In the surrogate approach, the optimization program may use the surrogate function to search for a history match (for example, indicated by a low value of an objective function), instead of running detailed simulations. Usually the surrogate is a simple mathematical function whose coefficients have been adjusted to fit the response provided by the simulator. The references cited above use several different methods to generate the simulator response. For example, a surrogate may be developed by fitting simple algebraic expressions to the response observed from the simulator, by interpolating between values determined from simulation response using a procedure called kriging, through the use of neural networks, or by spline fitting a simple curve determined by a regression analysis. However, all of these examples involve an empirical expression to represent the simulation response, with no link to the physical process the simulation represents.
As such, the need exists for an enhanced process of assisted history matching. Such a process may include a surrogate that retains some representation of the physical process of flow through the reservoir, allowing for a decrease in the number of simulation runs to improve the results and ease of calculating an assisted history match simulation.

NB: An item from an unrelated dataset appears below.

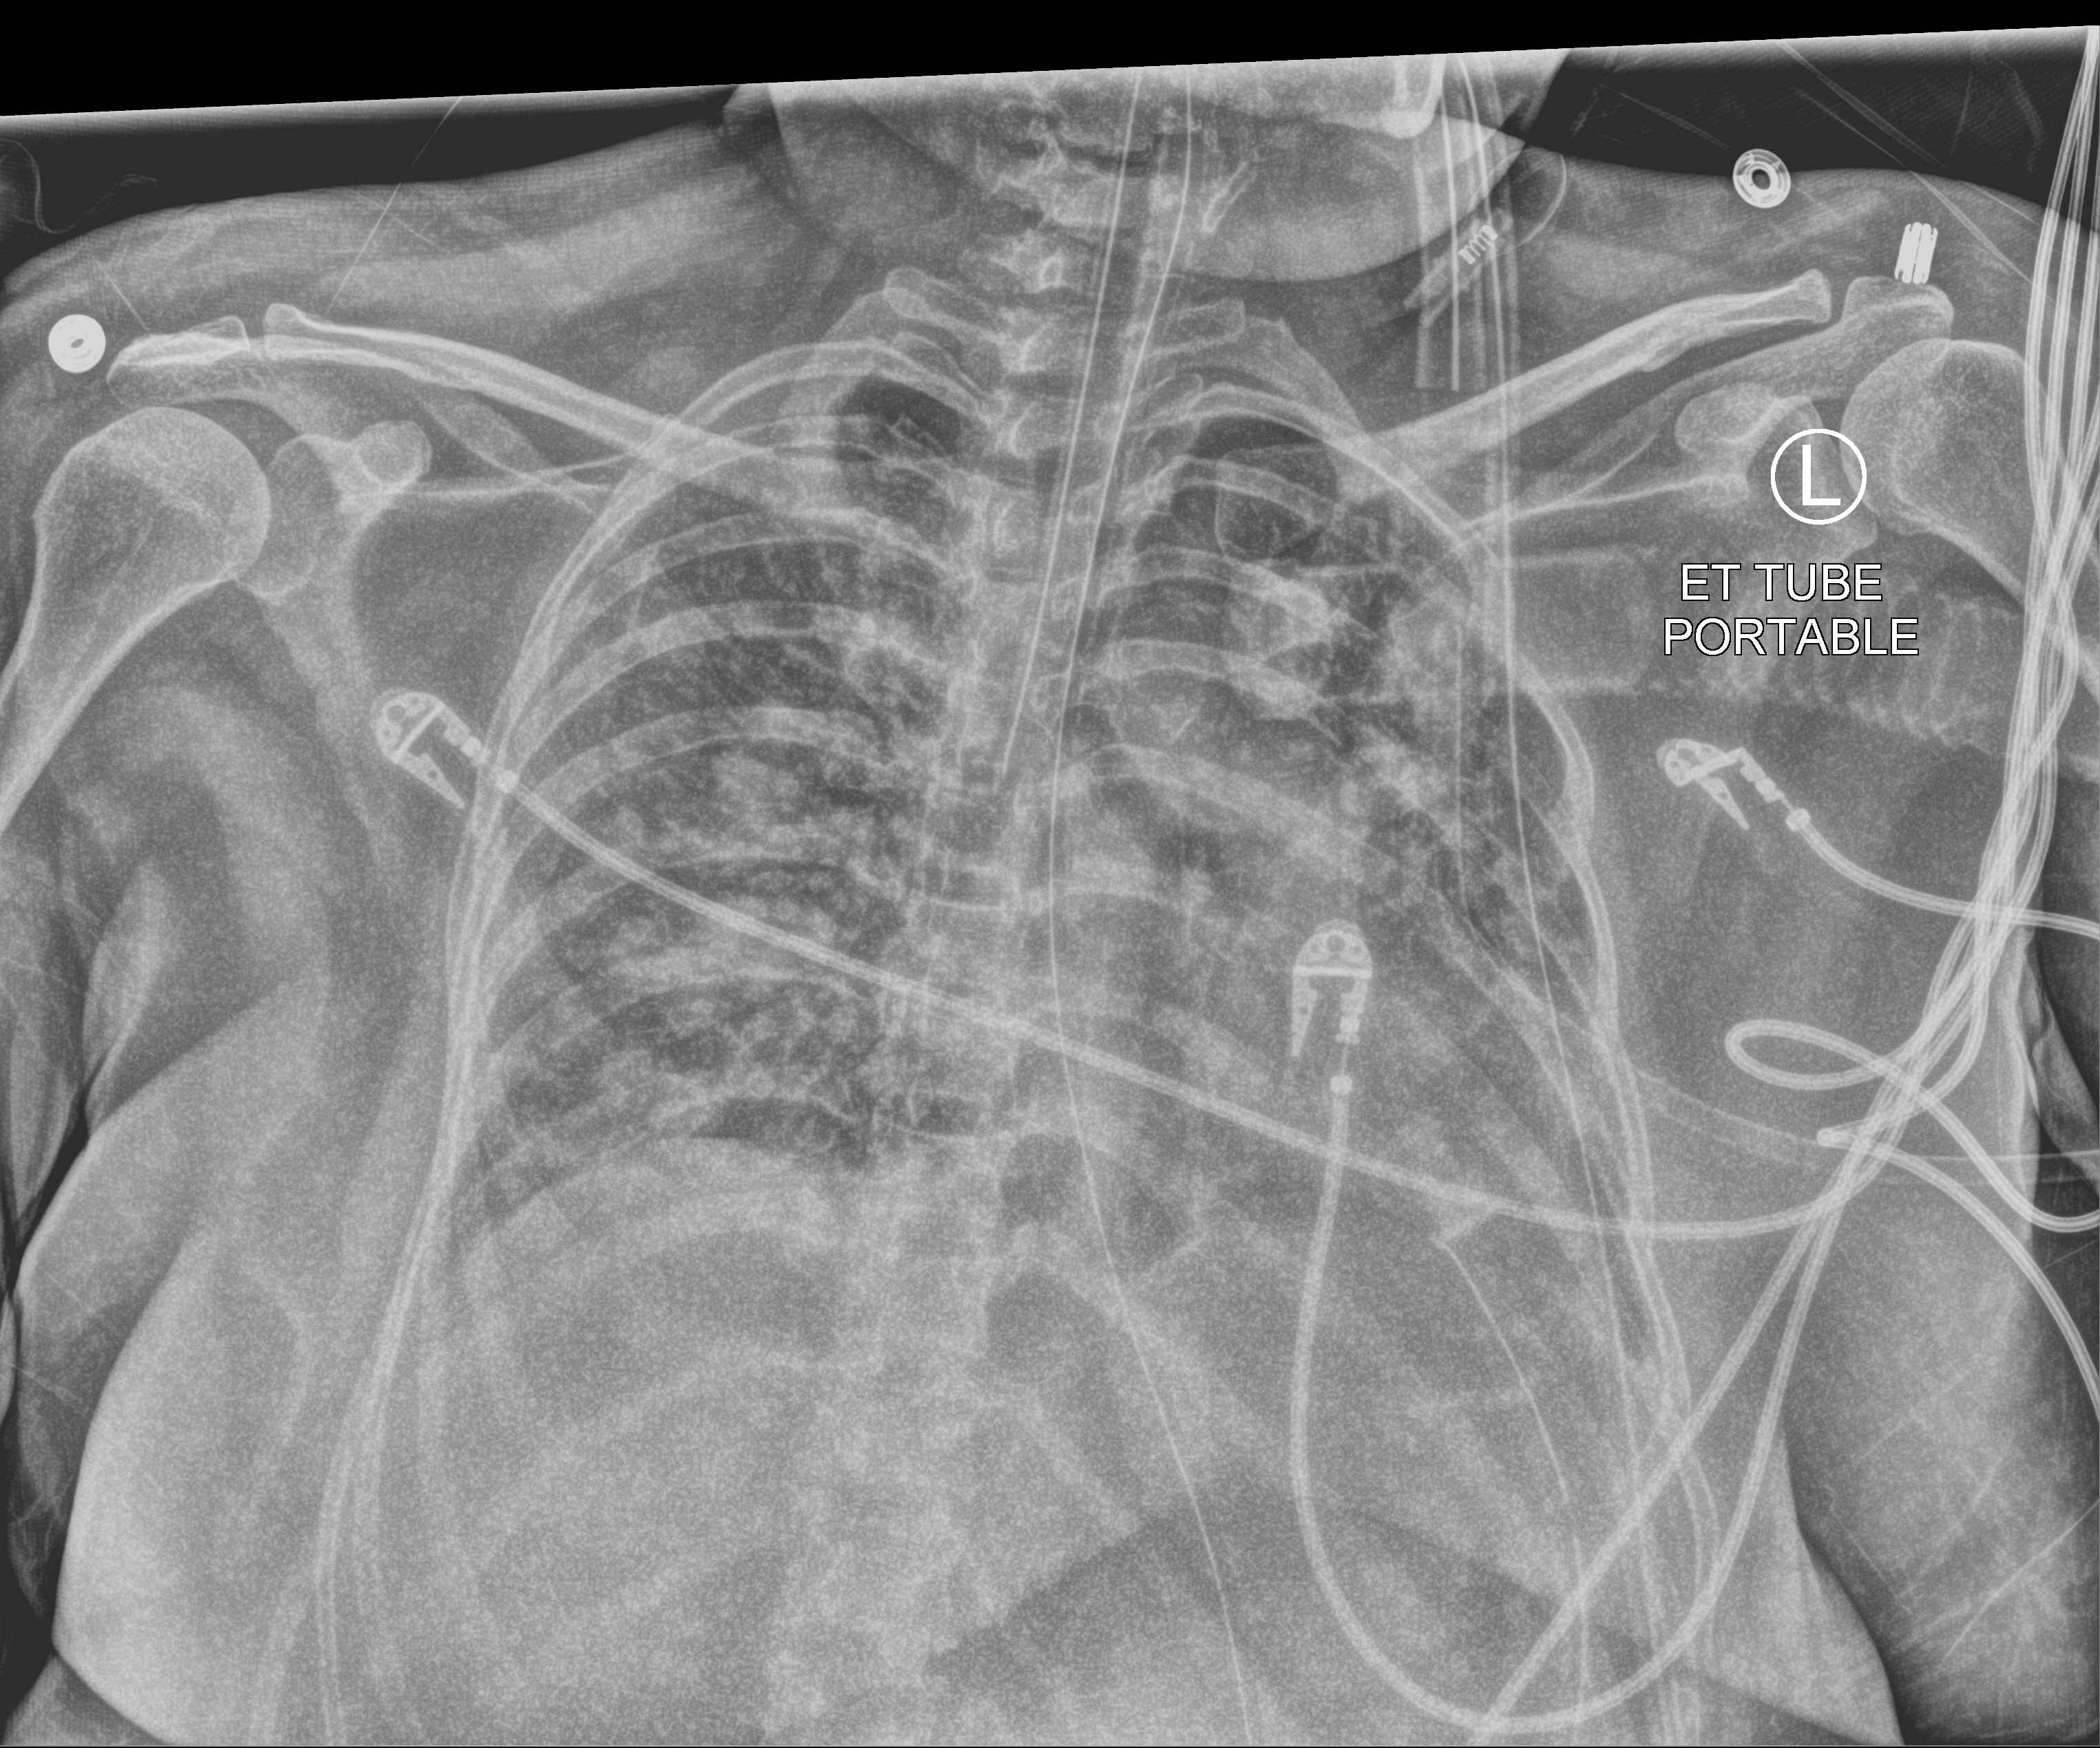
Portable chest radiograph, anteroposterior (AP) projection. Patient hospitalised with COVID-19, aged 18–59 years.
Admission-level facts for this patient (not findings on this image; timing relative to this image not recorded):
- hypertension (admission record): no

Further related information about assisted history matching may be found in: C. C. Mattax and R. L. Dalton, “Reservoir Simulation,” SPE Monograph Volume 13, (1990); Ewing, R. E, Pilant, M. S, Wade, J. G., and Watson, A. T., “Estimating Parameters in Scientific Computation: A Survey of Experience from Oil and Groundwater Modeling,” IEEE Computational Science & Engineering, 1(3), (1994); W. H. Chen et al. “A New Algorithm for Automatic History Matching,” SPEJ (December, 1971); Z. He and A. Datta-Gupta, and S. Yoon, “Streamline-Based Production Data Integration with Gravity and Changing Field Conditions,” SPEJ, 7, 423-436 (December, 2002); R. W. Schulze-Riegert, J. K. Axmann, O. Haase, D. T. Rian, Y. L. You, “Evolutionary Algorithms Applied to History Matching of Complex Reservoirs,” SPE Reservoir Evaluation and Engineering (April, 2002); Deutsch, C. V., and Cockerham, P. W., “Practical Considerations in the Application of Simulated Annealing to Stochastic Simulation,” Mathematical Geology, 26, 67-82 (1994); Dubost, F. X., Zheng, S. Y., and Corbett, P. W. M., “Analysis and numerical modeling of wireline pressure tests in thin-bedded turbidites,” Journal of Petroleum Science and Engineering, 45, 247-261, 2004; T. G. Kolda, R. M. Lewis, and V. Torczon, “Optimization by Direct Search: New Perspectives on Some Classical and Modern Methods,” SIAM Review, 45, 385-482 (2003); and Queipo et al., “Surrogate modeling-based optimization for the integration of static and dynamic data into a reservoir description,” SPE 63065. Other related information may be found in: Jones et al., Efficient global optimization of expensive black-box functions, Journal of Global Optimization 14, pp 455-492, 1998; and Stern, David, “Practical aspects of Scaleup of Simulation Models,” Journal of Petroleum Technology (September, 2005).